Pesquisadoras do Instituto Adolfo Lutz, em parceria com o Instituto de Ciências Biomédicas (ICB) da Universidade de São Paulo (USP), diagnosticaram, pela primeira vez no Brasil, casos de uma variação mais forte da tuberculose, chamada de extensivamente resistente.
O tratamento se torna mais complexo e com propensão a casos graves, porque a variação é caracterizada por maior resistência a antibióticos. Quatro pacientes com tuberculose que estavam em tratamento apresentaram resistência a pelo menos dois medicamentos tradicionais. Um deles apresentou resistência aos quatro remédios disponíveis.
O trabalho de pesquisa está no estágio inicial e busca a elaboração de um modelo de laudo detalhado que auxilie os médicos no tratamento da tuberculose de forma mais eficiente e adequada a cada paciente. As pesquisadoras estudam as características fenotípicas e genéticas da Mycobacterium tuberculosis – bactéria causadora da tuberculose – que apontem resistências do microrganismo a medicamentos.
Classificado como tuberculose extensivamente resistente, o tratamento da doença é mais prolongado do que as demais variações e dura até 18 meses. Ele é caracterizado quando, além da resistência à rifampicina e isoniazida, utilizadas no tratamento oferecido pelo SUS há décadas, é observada resistência a qualquer fluorquinolona e pelo menos um dos medicamentos recém-introduzidos no Brasil, como a bedaquilina.
Até então haviam sido detectados apenas casos de bactérias multirresistentes — em baixa frequência —, que acontece quando há resistência a dois desses fármacos utilizados pelo SUS (rifampicina e isoniazida).
“A detecção da resistência aos novos medicamentos, como a bedaquilina e delamanida, que foram aprovados para uso no Brasil nos últimos cinco anos, reforça a necessidade de um esforço constante para o monitoramento do surgimento desses casos, como também a busca de novos medicamentos”, explica a professora Ana Marcia de Sá Guimarães, do Departamento de Microbiologia da USP.
Mutações genéticas
Quando expostos a um medicamento de forma inadequada, os microrganismos, que naturalmente desenvolvem alterações genéticas que os tornam resistentes à ação do fármaco em questão, são selecionados. Nesses casos, buscam-se alternativas de outros medicamentos que possam substituir aqueles que não serão eficazes para curar a tuberculose.

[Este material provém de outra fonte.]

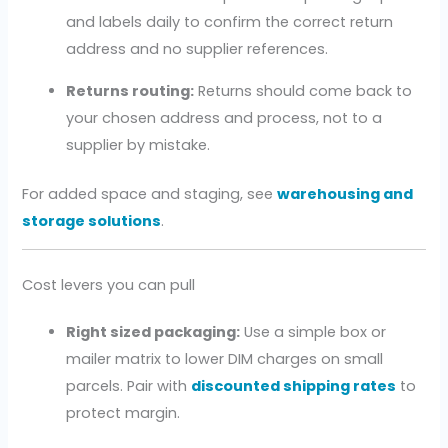
and labels daily to confirm the correct return
address and no supplier references.
Returns routing:
Returns should come back to
your chosen address and process, not to a
supplier by mistake.
For added space and staging, see
warehousing and
storage solutions
.
Cost levers you can pull
Right sized packaging:
Use a simple box or
mailer matrix to lower DIM charges on small
parcels. Pair with
discounted shipping rates
to
protect margin.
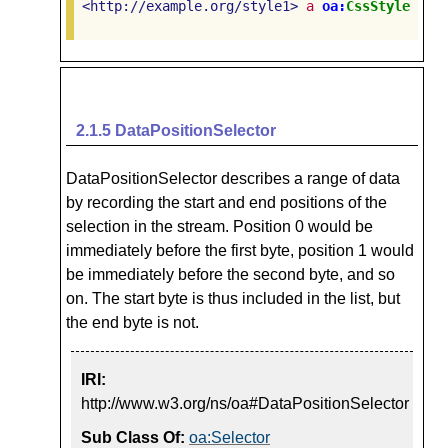
<http://example.org/style1>
a
oa:
CssStyle
.
2.1.5
DataPositionSelector
DataPositionSelector describes a range of data
by recording the start and end positions of the
selection in the stream. Position 0 would be
immediately before the first byte, position 1 would
be immediately before the second byte, and so
on. The start byte is thus included in the list, but
the end byte is not.
IRI:
http://www.w3.org/ns/oa#DataPositionSelector
Sub Class Of:
oa:Selector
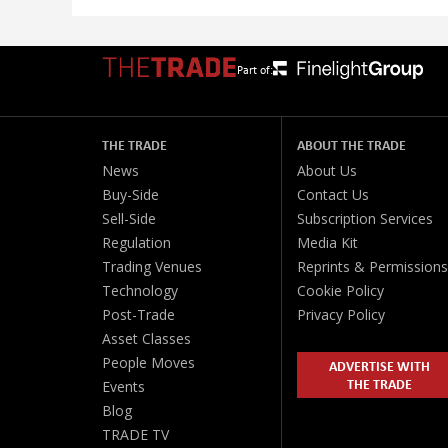
Part of:
THE TRADE
ABOUT THE TRADE
News
About Us
Buy-Side
Contact Us
Sell-Side
Subscription Services
Regulation
Media Kit
Trading Venues
Reprints & Permissions
Technology
Cookie Policy
Post-Trade
Privacy Policy
Asset Classes
People Moves
ADVERTISE WITH
THE TRADE
Events
Blog
TRADE TV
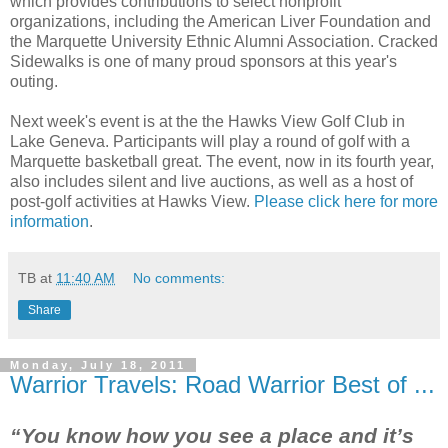
which provides contributions to select nonprofit
organizations, including the American Liver Foundation and
the Marquette University Ethnic Alumni Association. Cracked
Sidewalks is one of many proud sponsors at this year's
outing.
Next week's event is at the the Hawks View Golf Club in
Lake Geneva. Participants will play a round of golf with a
Marquette basketball great. The event, now in its fourth year,
also includes silent and live auctions, as well as a host of
post-golf activities at Hawks View.
Please click here for more
information
.
TB
at
11:40 AM
No comments:
Share
Monday, July 18, 2011
Warrior Travels: Road Warrior Best of ...
“You know how you see a place and it’s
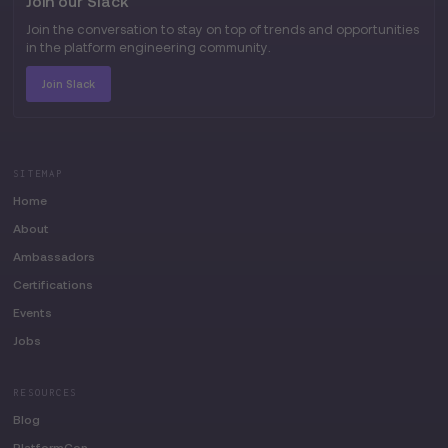
Join our Slack
Join the conversation to stay on top of trends and opportunities
in the platform engineering community.
Join Slack
SITEMAP
Home
About
Ambassadors
Certifications
Events
Jobs
RESOURCES
Blog
PlatformCon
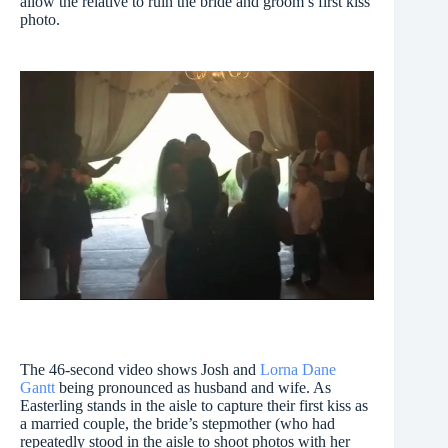
allow the relative to ruin the bride and groom’s first kiss
photo.
The 46-second video shows Josh and
Lorna Dane
Gantt
being pronounced as husband and wife. As
Easterling stands in the aisle to capture their first kiss as
a married couple, the bride’s stepmother (who had
repeatedly stood in the aisle to shoot photos with her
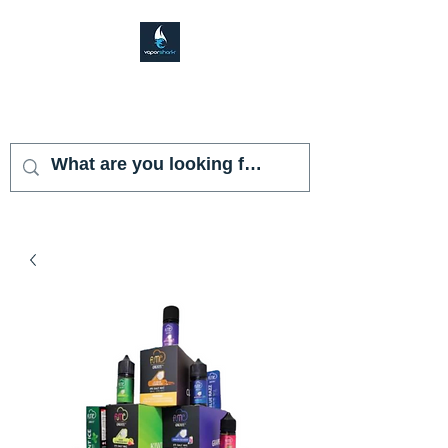
VAPOR SHARK
KENDALL LAKES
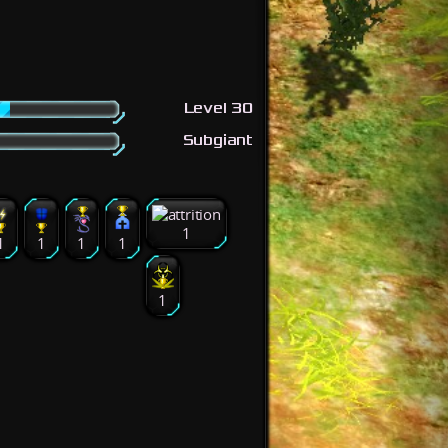
Level 30
Subgiant
1
1
1
1
1
1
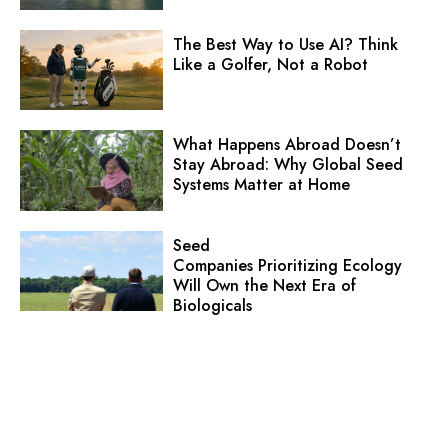
The Best Way to Use AI? Think
Like a Golfer, Not a Robot
What Happens Abroad Doesn’t
Stay Abroad: Why Global Seed
Systems Matter at Home
Seed
Companies Prioritizing Ecology
Will Own the Next Era of
Biologicals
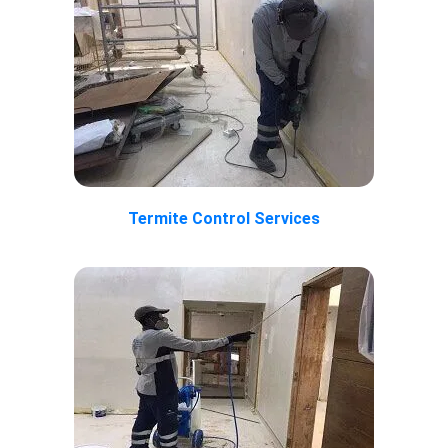
Termite Control Services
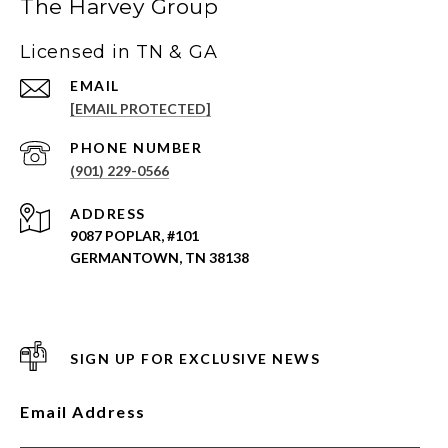
The Harvey Group
Licensed in TN & GA
EMAIL
[EMAIL PROTECTED]
PHONE NUMBER
(901) 229-0566
ADDRESS
9087 POPLAR, #101
GERMANTOWN, TN 38138
SIGN UP FOR EXCLUSIVE NEWS
Email Address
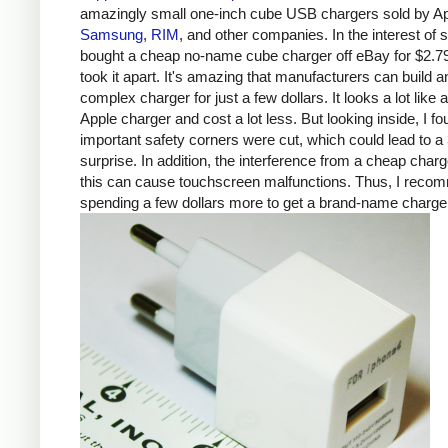
amazingly small one-inch cube USB chargers sold by Ap
Samsung
,
RIM
, and other companies. In the interest of s
bought a cheap no-name cube charger off eBay for $2.7
took it apart. It's amazing that manufacturers can build a
complex charger for just a few dollars. It looks a lot like 
Apple charger and cost a lot less. But looking inside, I fo
important safety corners were cut, which could lead to a 
surprise. In addition, the interference from a cheap charg
this can cause touchscreen malfunctions. Thus, I rec
spending a few dollars more to get a brand-name charge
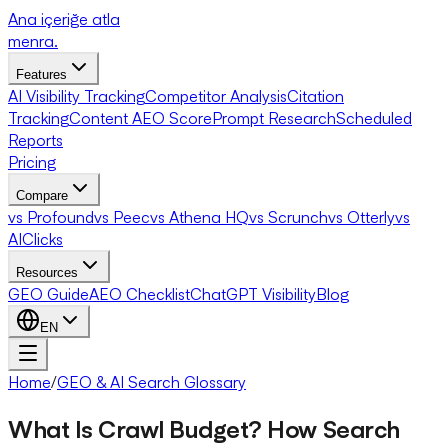
Ana içeriğe atla
menra
.
Features
AI Visibility Tracking
Competitor Analysis
Citation
Tracking
Content AEO Score
Prompt Research
Scheduled
Reports
Pricing
Compare
vs Profound
vs Peec
vs Athena HQ
vs Scrunch
vs Otterly
vs
AIClicks
Resources
GEO Guide
AEO Checklist
ChatGPT Visibility
Blog
EN
Home
/
GEO & AI Search Glossary
What Is Crawl Budget? How Search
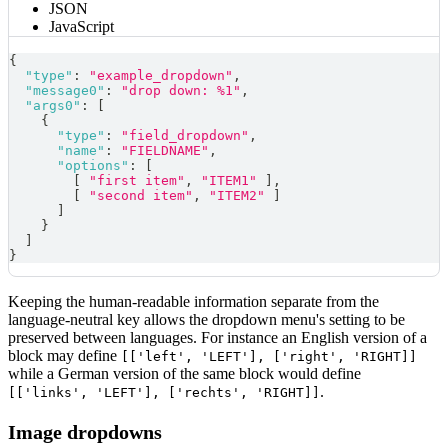
JSON
JavaScript
{
"type"
:
"example_dropdown"
,
"message0"
:
"drop down: %1"
,
"args0"
:
[
{
"type"
:
"field_dropdown"
,
"name"
:
"FIELDNAME"
,
"options"
:
[
[
"first item"
,
"ITEM1"
]
,
[
"second item"
,
"ITEM2"
]
]
}
]
}
Keeping the human-readable information separate from the
language-neutral key allows the dropdown menu's setting to be
preserved between languages. For instance an English version of a
block may define
[['left', 'LEFT'], ['right', 'RIGHT]]
while a German version of the same block would define
.
[['links', 'LEFT'], ['rechts', 'RIGHT]]
Image dropdowns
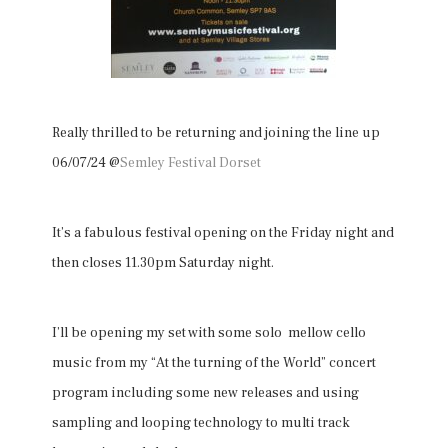
Really thrilled to be returning and joining the line up
06/07/24 @
Semley Festival Dorset
It’s a fabulous festival opening on the Friday night and
then closes 11.30pm Saturday night.
I’ll be opening my set with some solo mellow cello
music from my “At the turning of the World” concert
program including some new releases and using
sampling and looping technology to multi track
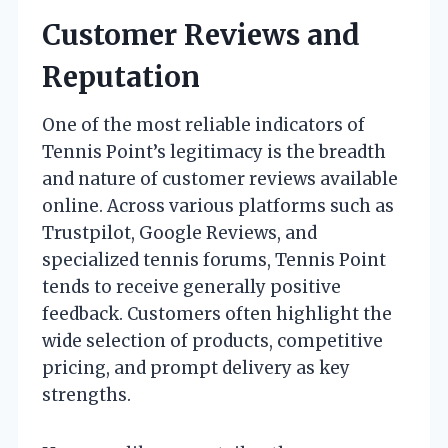
Customer Reviews and
Reputation
One of the most reliable indicators of
Tennis Point’s legitimacy is the breadth
and nature of customer reviews available
online. Across various platforms such as
Trustpilot, Google Reviews, and
specialized tennis forums, Tennis Point
tends to receive generally positive
feedback. Customers often highlight the
wide selection of products, competitive
pricing, and prompt delivery as key
strengths.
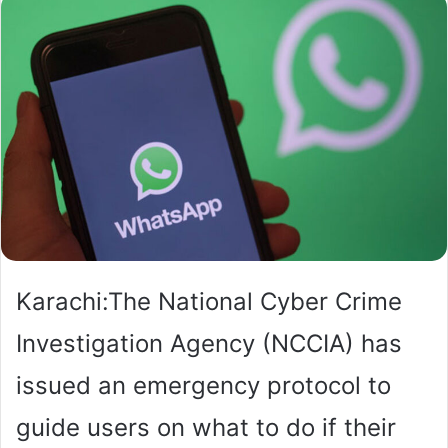
Karachi:The National Cyber Crime
Investigation Agency (NCCIA) has
issued an emergency protocol to
guide users on what to do if their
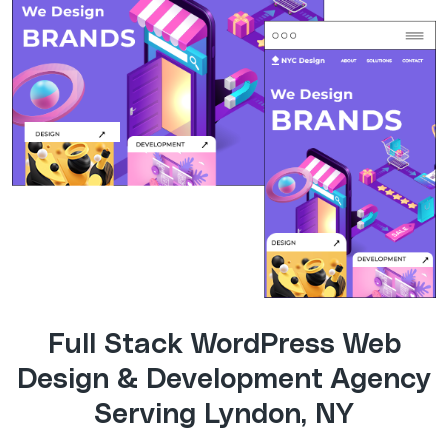
Full Stack WordPress Web
Design & Development Agency
Serving Lyndon, NY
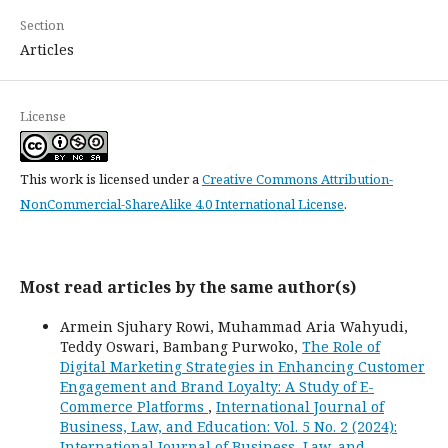
Section
Articles
License
This work is licensed under a
Creative Commons Attribution-
NonCommercial-ShareAlike 4.0 International License
.
Most read articles by the same author(s)
Armein Sjuhary Rowi, Muhammad Aria Wahyudi,
Teddy Oswari, Bambang Purwoko,
The Role of
Digital Marketing Strategies in Enhancing Customer
Engagement and Brand Loyalty: A Study of E-
Commerce Platforms
,
International Journal of
Business, Law, and Education: Vol. 5 No. 2 (2024):
International Journal of Business, Law, and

Complementar à vacinação no controle da tuberculose, que protege apenas contra a tuberculose infantil, o tratamento realizado pelo SUS consiste no uso de antibióticos variados, o que diminui a chance de seleção das bactérias resistentes e alcança altas taxas de cura quando realizado de maneira completa.
Doença acentuada pela desigualdade
A professora destaca o fato de a tuberculose ser uma doença acentuada pela desigualdade social. Isso explicaria em parte a alta de casos no Brasil, mais incidente em determinados grupos, como na população privada de liberdade, população em situação de rua, pessoas que vivem com HIV e indígenas.
A detecção dos casos de tuberculose extensivamente resistente reforça a necessidade de atenção à doença no Brasil, país das Américas onde há a maior incidência da doença. Foram mais de 100 mil casos no ano de 2021, de acordo com dados da Organização Mundial da Saúde (OMS).
Apesar disso, o país não figura entre aqueles com mais casos da tuberculose multirresistente, ocupando a penúltima posição no ranking de seu continente. Para Lucilaine Ferrazoli, pesquisadora do Alberto Lutz e coordenadora do estudo, isso se dá graças ao desempenho do Programa Nacional da Tuberculose no País, que inclui o controle de distribuição dos medicamentos utilizados.
“O fato desses medicamentos não serem vendidos em farmácias e serem fornecidos somente com indicação médica é uma estratégia importante para mantê-los ‘seguros’, garantir que não sejam usados de maneira irregular”, diz.